Part of my job at camp, along with the overwhelming responsibility of being hummingbird man and occasionally dropping off laundry in town, was security. Not that anyone expected six Islamic fundamentalists in a blue sedan to drive up to the flagpole. I was just supposed to walk around, turn on some of the lights at night, and, as Tom says, “maintain a presence.” It wasn’t very difficult. I’d been doing it most of my life.

The ranch was eerily silent with the kids all out at the campfire. The cat was sitting on top of the trailer watching the horses grazing on the latest project by the Echo Hill Garden Club. The Echo Hill Garden Club didn’t usually have a lot of luck. If the horses didn’t eat their latest project, the deer invariably would. Not only did we not get the opportunity to reap what we sowed, we rarely got a chance to even see it.

I’d put my guitar up and was just lighting a cigar and pouring a little shot when the phone rang.

“Start talkin’,” I said.

“This is Pat.” I didn’t have to ask, Pat who? I was currently a one-Pat man.

“Yes, Pat,” I said patiently.

“There’s been another one.”

I took a couple of paternalistic puffs on the cigar.

“Pat, there’s always going to be another one. These are little old ladies. Little old ladies are mortal. When their time comes they fall through the trapdoor just like everybody else, no matter how hard they’ve crammed for the final exam.”

With the hand that wasn’t holding the blower, I lifted the shot of Jack Daniel’s from my faithful old bullhorn and discharged it into my mouth. The little judge was really starting to get up my sleeve. I poured another small shot.

“She was murdered,” said Pat stubbornly.

“How do you know that?” I fairly shouted. “Did she come back and appear to you in a seance and tell you that?”

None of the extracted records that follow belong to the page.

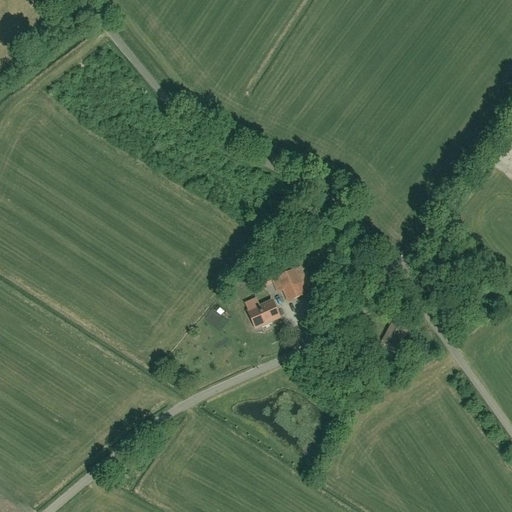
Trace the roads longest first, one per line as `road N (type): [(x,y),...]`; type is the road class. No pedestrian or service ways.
road 1 (unclassified): [(399,275),(331,198),(178,112),(84,0)]
road 2 (unclassified): [(52,511),(176,408),(325,340),(399,275)]
road 3 (unclassified): [(511,433),(399,275)]
road 4 (unclassified): [(399,275),(511,130)]
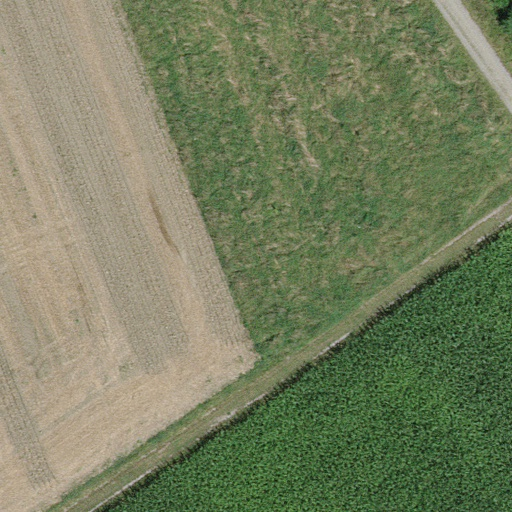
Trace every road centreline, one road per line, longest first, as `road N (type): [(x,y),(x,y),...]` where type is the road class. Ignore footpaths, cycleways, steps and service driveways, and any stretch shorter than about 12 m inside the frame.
road 1 (track): [(76,511),(511,203)]
road 2 (track): [(440,0),(511,101)]
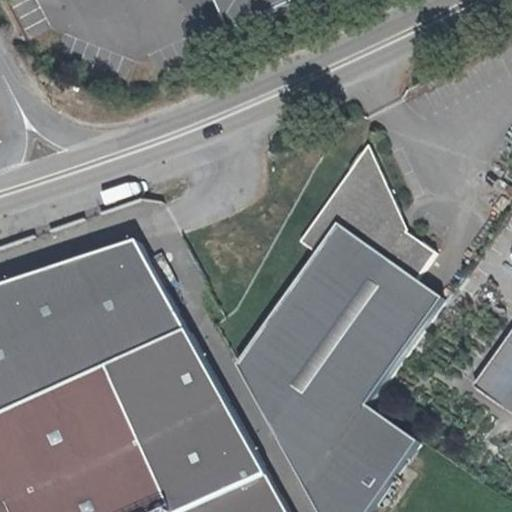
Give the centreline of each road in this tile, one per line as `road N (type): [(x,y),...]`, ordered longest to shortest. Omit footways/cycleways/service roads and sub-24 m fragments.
road 1 (tertiary): [(0,207),(168,149),(506,0)]
road 2 (tertiary): [(446,0),(245,94),(94,153)]
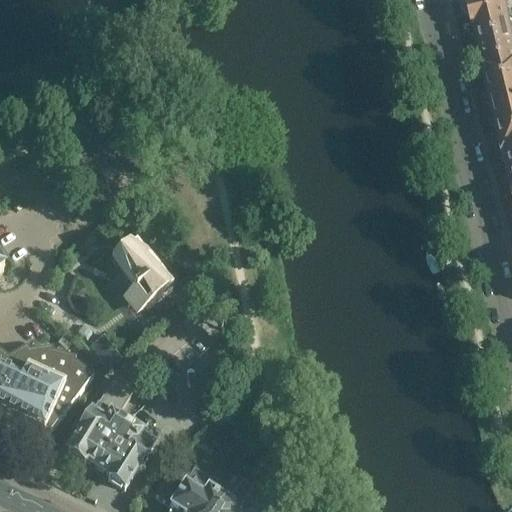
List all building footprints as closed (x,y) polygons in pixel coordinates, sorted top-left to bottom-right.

“She couldn’t have done that,” said the judge. “Her lips were sewn shut.”

CHAPTER
12

As I entered the old courthouse the next morning I thought of the only time I’d ever seen anybody’s lips sewn shut. It’d been many years ago and the lips had belonged to the shrunken head in the Bandera museum. The sight hadn’t been pleasant on a head the size of a tennis ball, and I could only too well imagine the nightmare vision of an actual-size human face mutilated in the same macabre fashion. It was enough to put you right off your huevos rancheros.

The old courthouse hadn’t really come to life yet, if it ever did. The old lady who’d been spliced the

night before wouldn’t be coming to life again either, unless it was to haunt my dreams someday when I was tucked away in the Shalom Retirement Village.

The halls seemed empty as my heart. I walked past some old wooden doors that looked like they’d been closed for a hundred years, some pebbled glass, and about seven spittoons. Before I knew it I was sitting in a big office in front of a big desk behind which sat a big woman. Everything was big in Texas, I thought. Even the small towns.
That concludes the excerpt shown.